Drawn from 41 different schools, the students will have travelled from as far afield as Cooktown and Wooree in Queensland to Katherine and Humpty Do in the Northern Territory to fight it out for the title.
The intense competition on Tuesday 19 July 2011 will test their knowledge on a range of topics, including brain anatomy, intelligence, memory, sleep and disorders such as Alzheimer’s disease, and will culminate in a live question and answer session.
Guest speakers will include Dr Jim Peacock, Chair of the CSIRO Science Team and Science in Schools Patron.
QBI Professor Justin Marshall, whose undersea work regularly features on science shows including the ABC’s Catalyst, will also speak on the subject of ‘Neuro-ecology: Doing Neuroscience out in Nature’.
Competitors will have the opportunity to tour QBI’s neuroscience laboratories and magnetic resonance imaging (MRI) facilities during breaks in competition.
QBI (Building #79, Upland Road), The University of Queensland
Tuesday 19 July 2011, 8.00am till 5pm
12.00-12.30pm - Individual Challenge finals
12.30-1.00pm - Dr Jim Peacock addresses students
1.00-1.30pm - Students available for interview
** High resolution photographs and footage will be available after the event **
Executive Communications Officer
Tel: 07 3346 6434
NOTES TO THE EDITOR:
AUSTRALIAN BRAIN BEE CHALLENGE
The Australian Brain Bee Challenge (ABBC) is the country’s largest neuroscience competition for high school students. The competition is designed to test school students’ knowledge about a range of topics, including intelligence, memory, emotions, sleep, Alzheimer’s disease and stroke.
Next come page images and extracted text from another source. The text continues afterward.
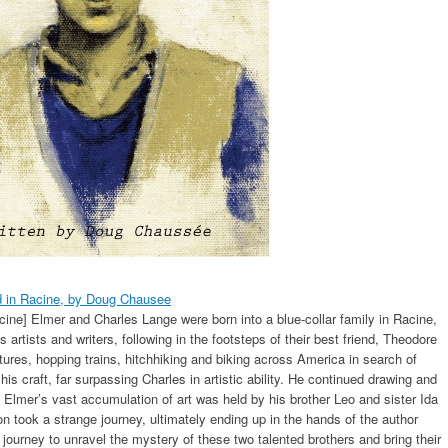
d in Racine, by Doug Chausee
ine] Elmer and Charles Lange were born into a blue-collar family in Racine,
rtists and writers, following in the footsteps of their best friend, Theodore
tures, hopping trains, hitchhiking and biking across America in search of
 craft, far surpassing Charles in artistic ability. He continued drawing and
. Elmer’s vast accumulation of art was held by his brother Leo and sister Ida
tion took a strange journey, ultimately ending up in the hands of the author
journey to unravel the mystery of these two talented brothers and bring their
This year, 5,629 students from 305 schools took part.
QUEENSLAND BRAIN INSTITUTE
The Queensland Brain Institute (QBI) was established as a research institute of The University of Queensland in 2003. The Institute is now operating out of a $63 million state-of-the-art facility which houses 33 principal investigators with strong international reputations. QBI is one of the largest neuroscience institutes in the world dedicated to understanding the mechanisms underlying brain function.